YMCA Cambie & Dunsmuir ne

We’ve seen the earlier building occupied by the YMCA on Hastings Street in a post from a few years ago, and their new 1940 premises more recently. Here’s where they moved to in the interim; a wooden building built in 1905 on the north-east corner of Cambie and Dunsmuir Streets. By the time this picture was taken in 1941 the organisation had moved on to their new Burrard Street building. Initially this building was designed by E E Blackmore, and A E Carter built it for $8,500. It replaced two houses that had been built very early in the life of the new city.

Even when it was built it had neighbours. The High School had been built a few years earlier to the west, and the recreation ground was across the street with the Drill Hall on the other side of Beatty Street. The First Baptist Church was across Dunsmuir, and within seven years would be described on the insurance map as ‘Old & Vacant’. The lot to the east, across the lane became the home to another new building for the Vancouver Athletic Club.

In 1941 the newly vacated building was quickly adopted for the war effort, the Canadian Government Department of National Defence Support Column moved in, later replaced by the Armouries. After the war the Glad Tidings Pentacostal Assembly took over the premises and stayed until at least 1960, by which time the recreation ground had become the bus station. In 1994 the site was redeveloped as the Seimens Building – now known as the Amec Building, designed by Aitken Wreglesworth Associates.
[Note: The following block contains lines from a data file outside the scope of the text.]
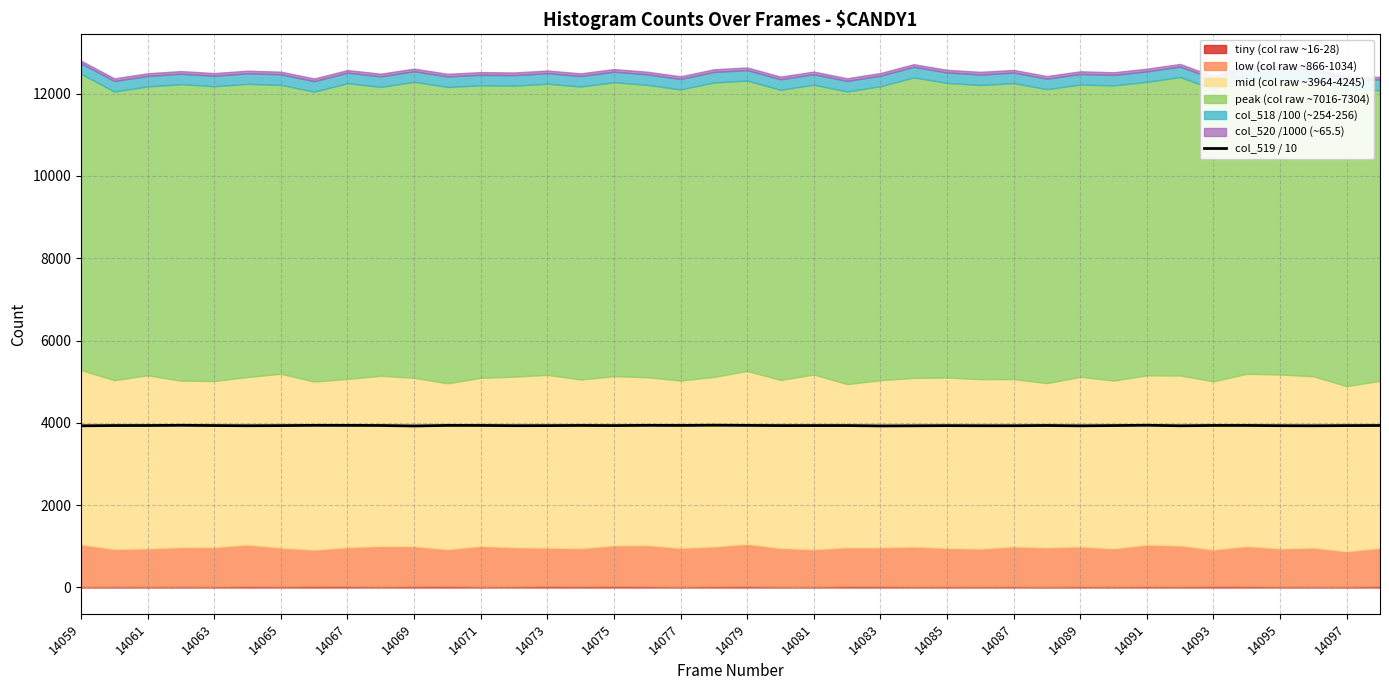

What is the highest value of the col_519 / 10 series?

3942.5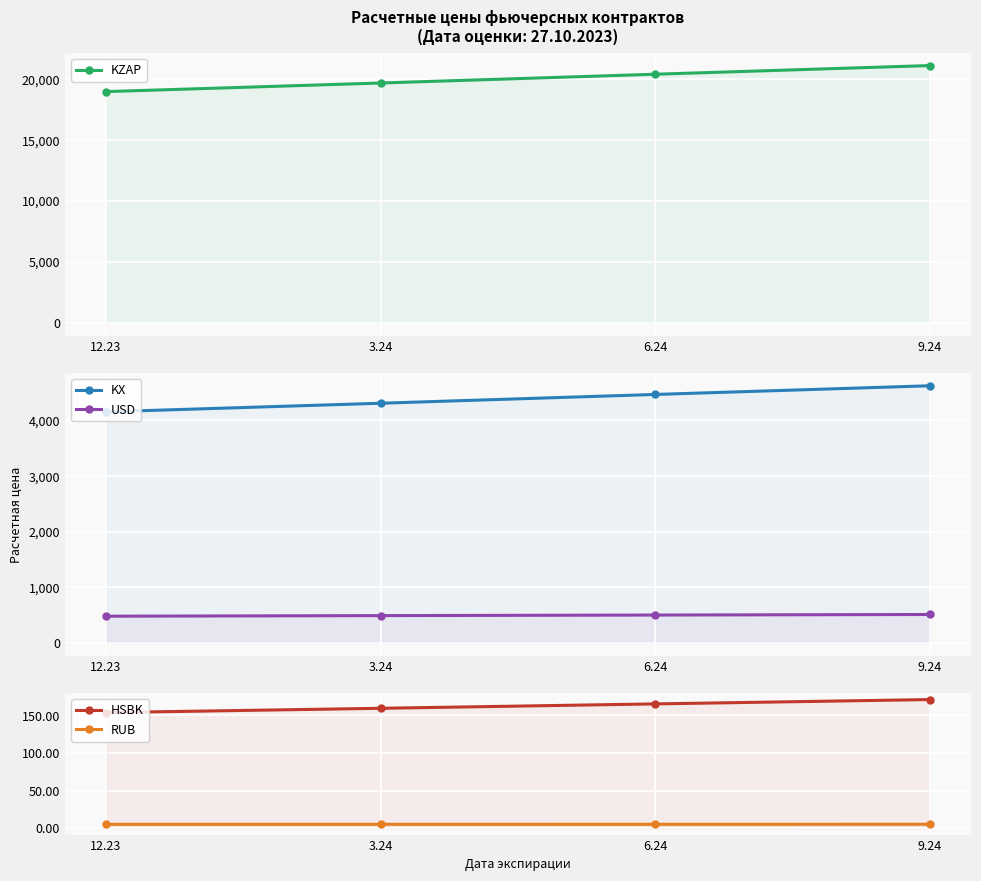

Which has a higher value, 6.24 or 12.23?

6.24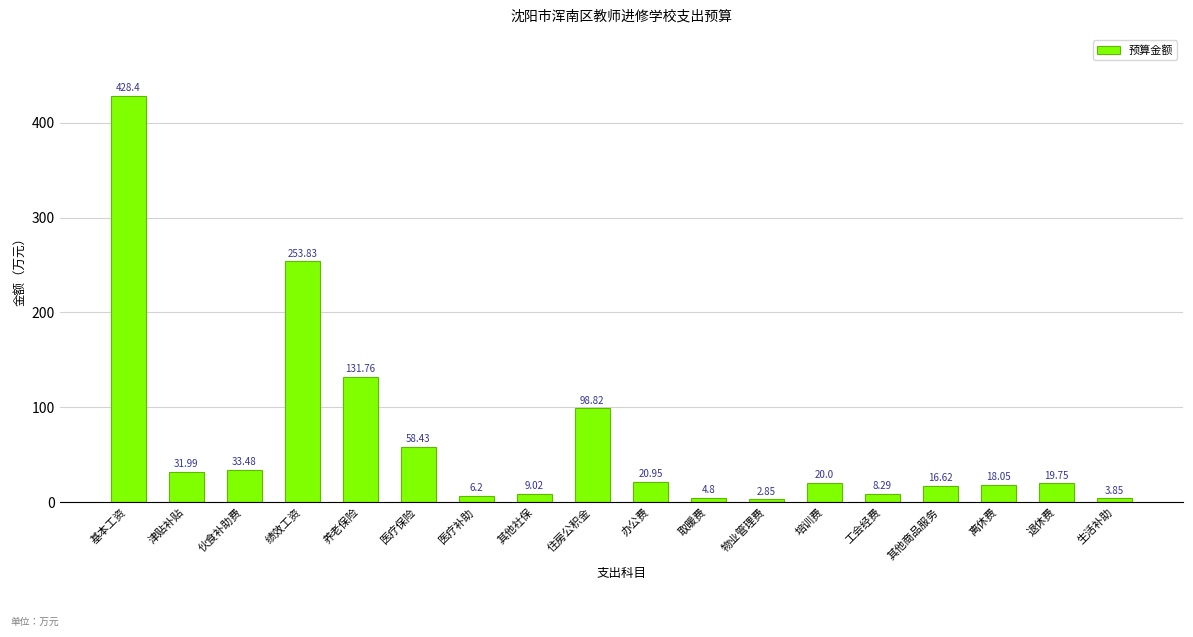

Which has a higher value, 养老保险 or 医疗保险?

养老保险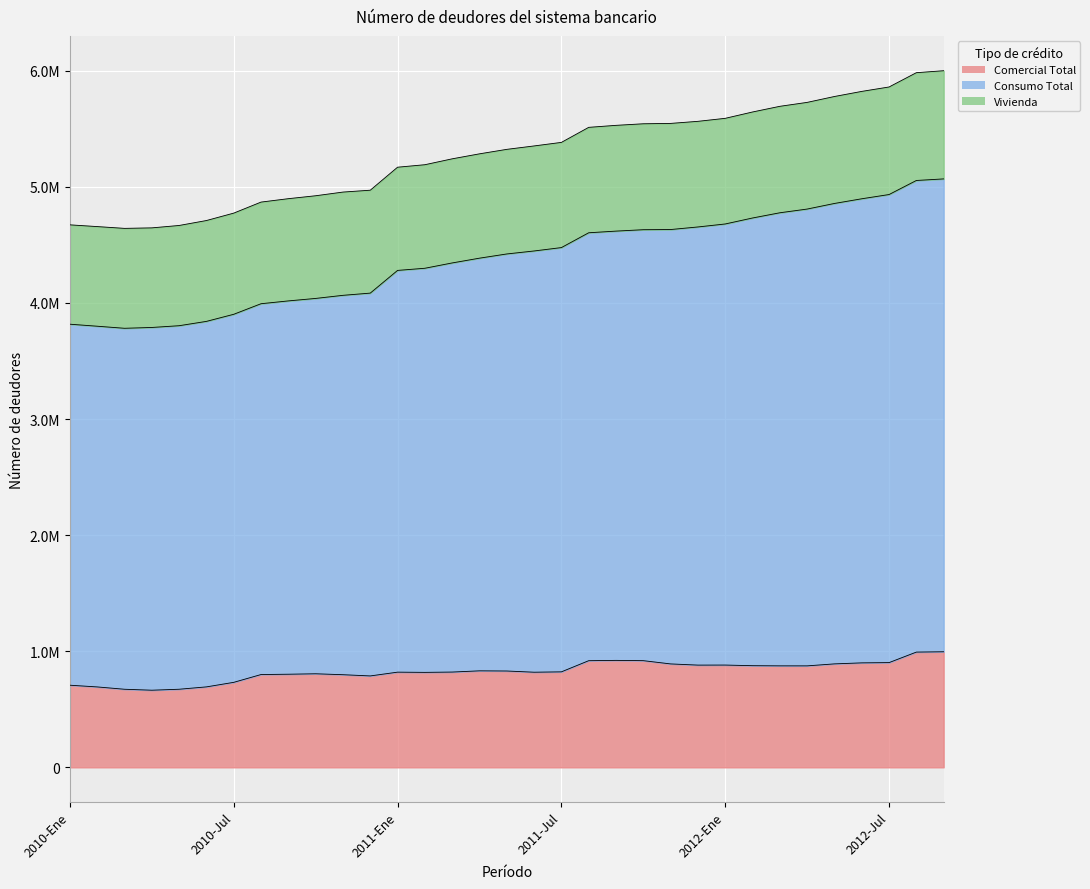

Between 2011-Abr and 2012-Jun, which is larger?

2012-Jun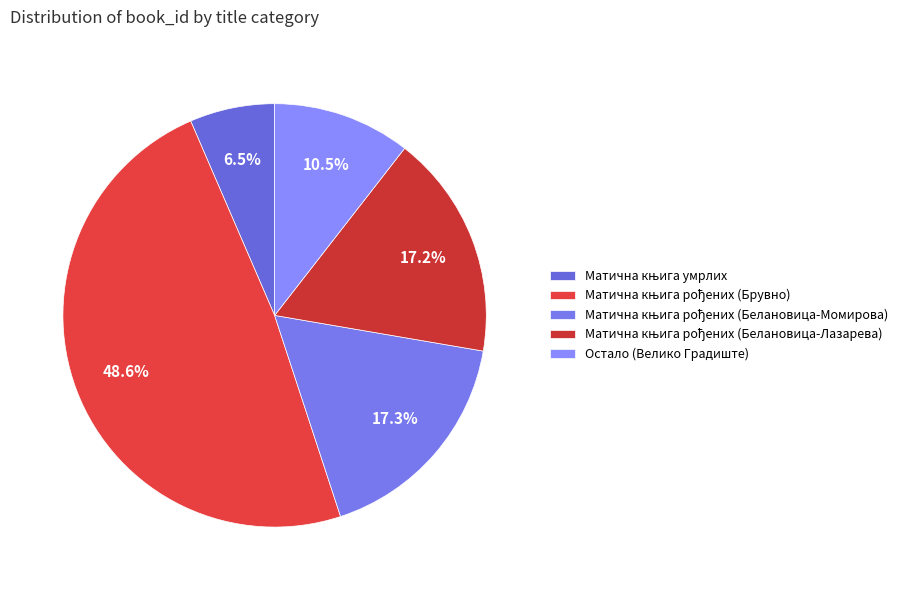

How many segments does this pie chart have?

5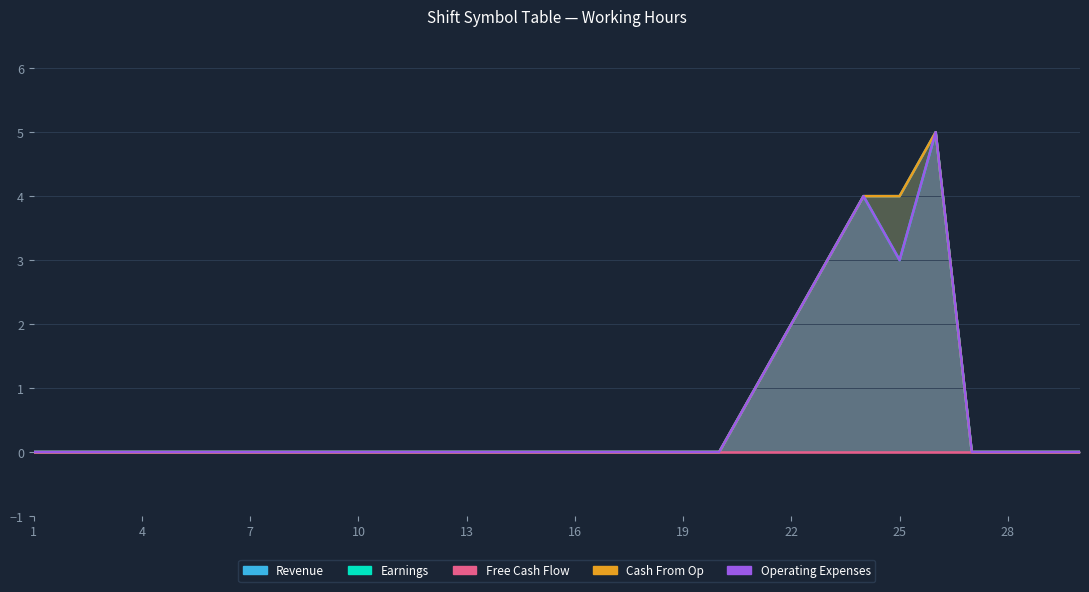

At which category is the sum across all series the highest?

26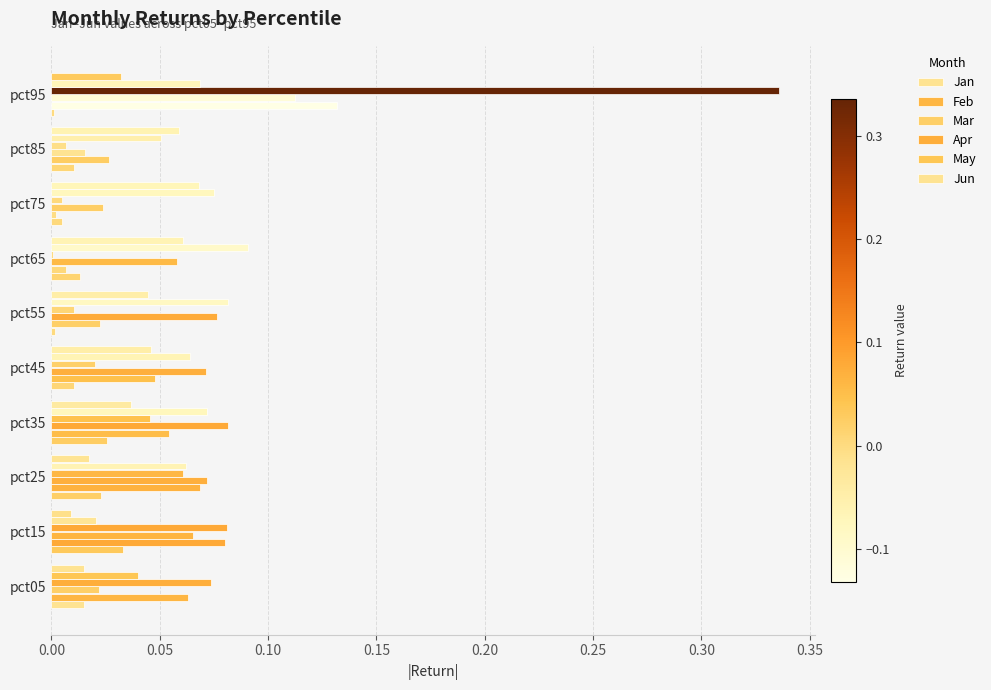

What is the difference between the maximum and minimum values in the Feb series?

0.1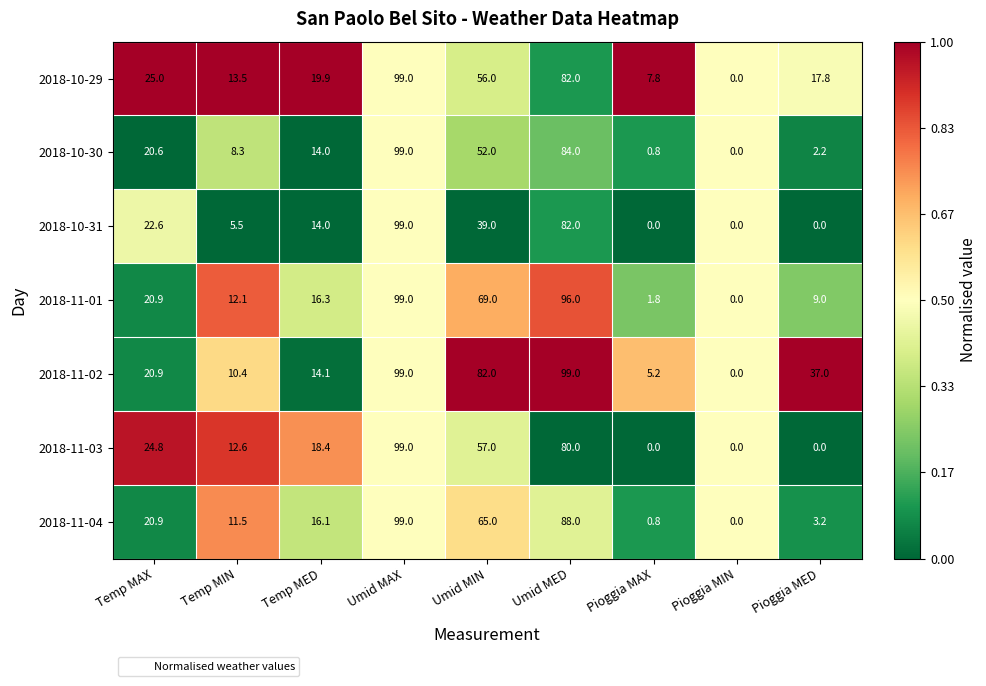

Count the number of data series in this chart.

7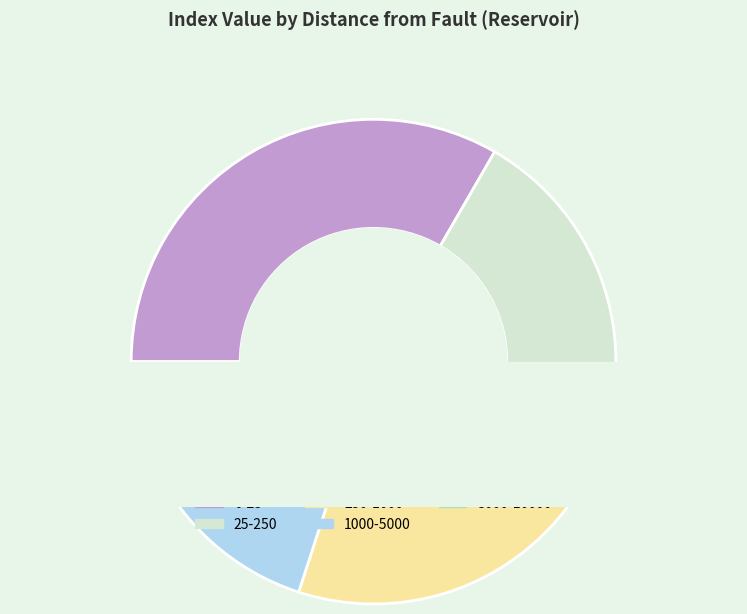

Does any single category account for the majority?

No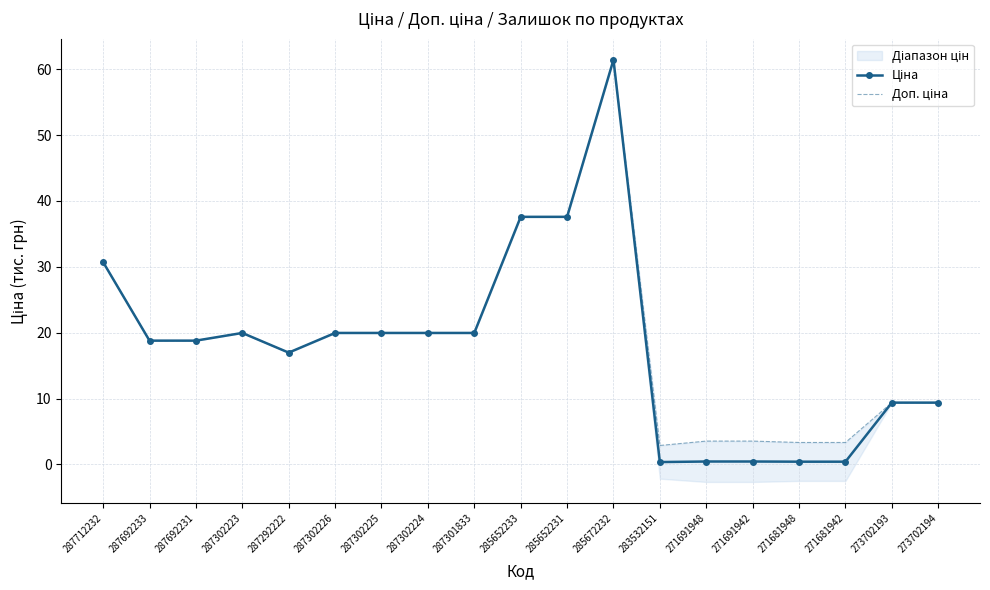

At how many categories does at least one series exceed 37?

3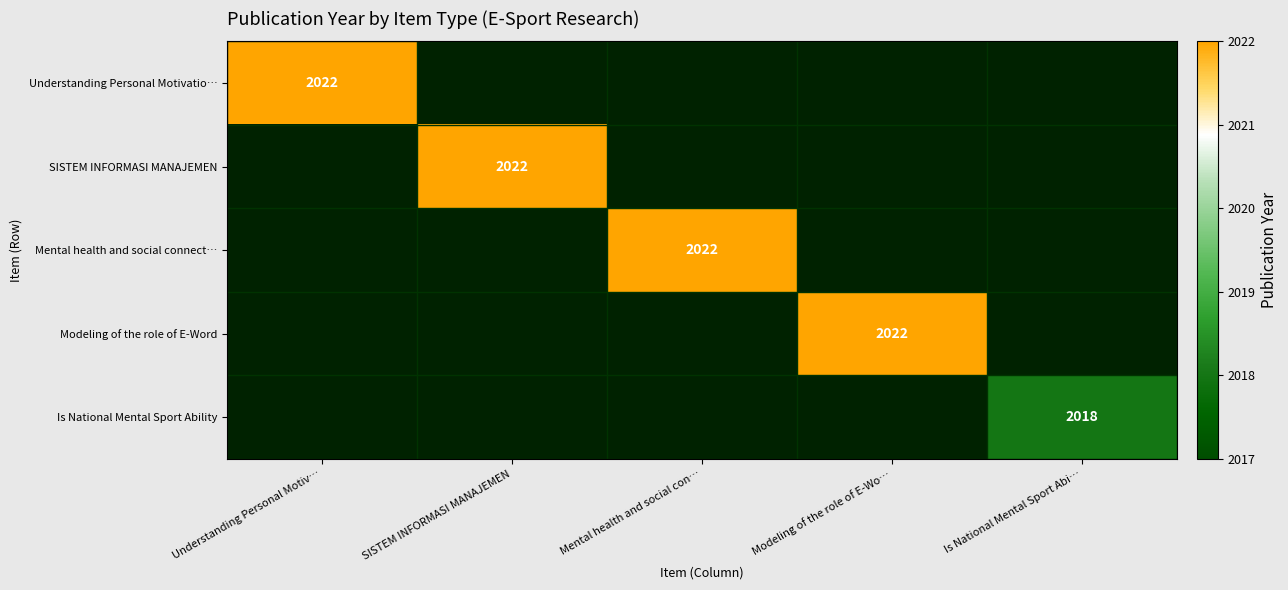

How many series are shown in this chart?

5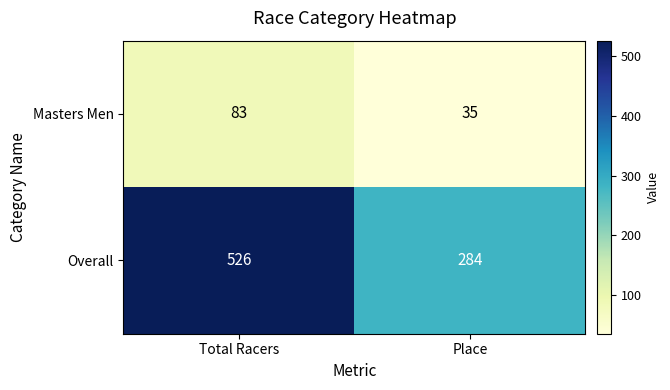

Between Total Racers and Place, which series saw the biggest shift?

Overall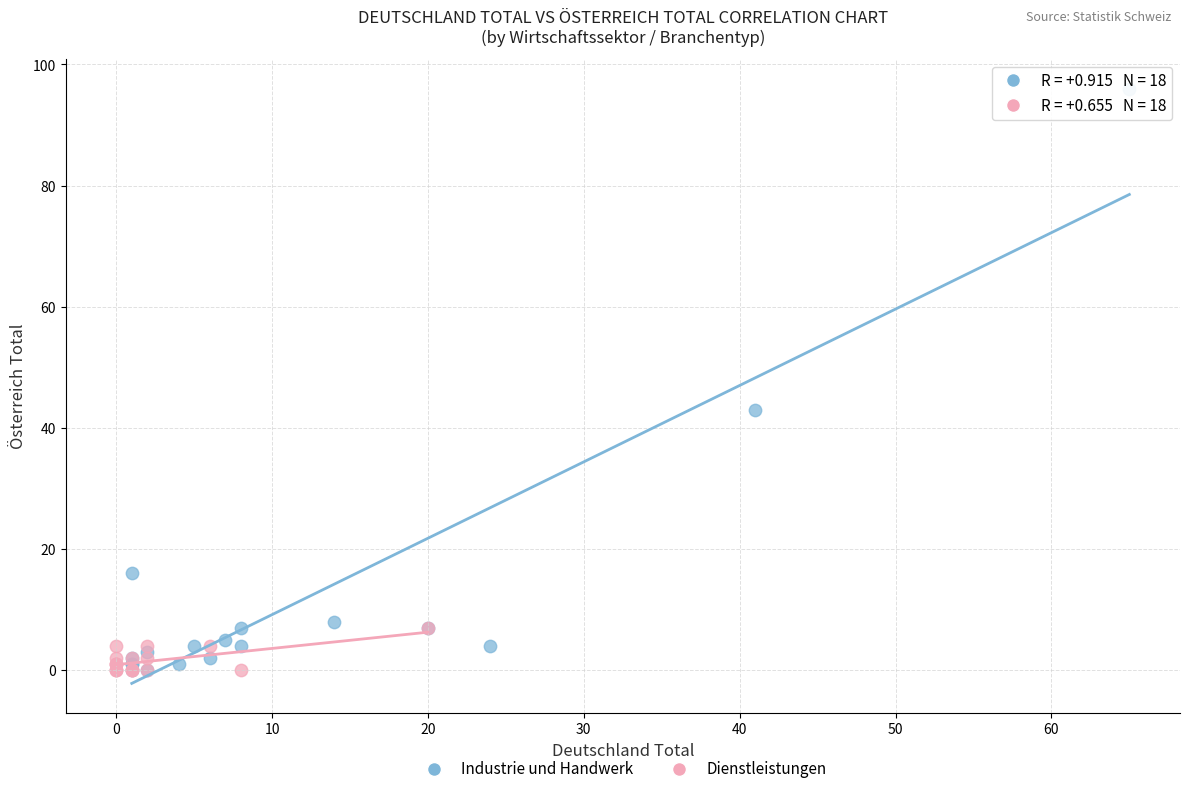

Which series reaches the maximum Y coordinate?

Industrie und Handwerk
The corner of the new building was cantilevered out to allow the building’s base footprint to miss the tunnel for the SkyTrain which angles across the site from the station on Beatty Street, and picks up the abandoned Canadian Pacific rail tunnel further west. The tunnel was originally cut in 1931, and allowed the trains from Waterfront Station to be moved to the Drake Street railyards to be cleaned, supplied and made ready for the trip back to the east. Before it was built, full scale steam trains could block the Downtown streets they crossed for up to 20 minutes. Eventually CP’s use ceased in 1979.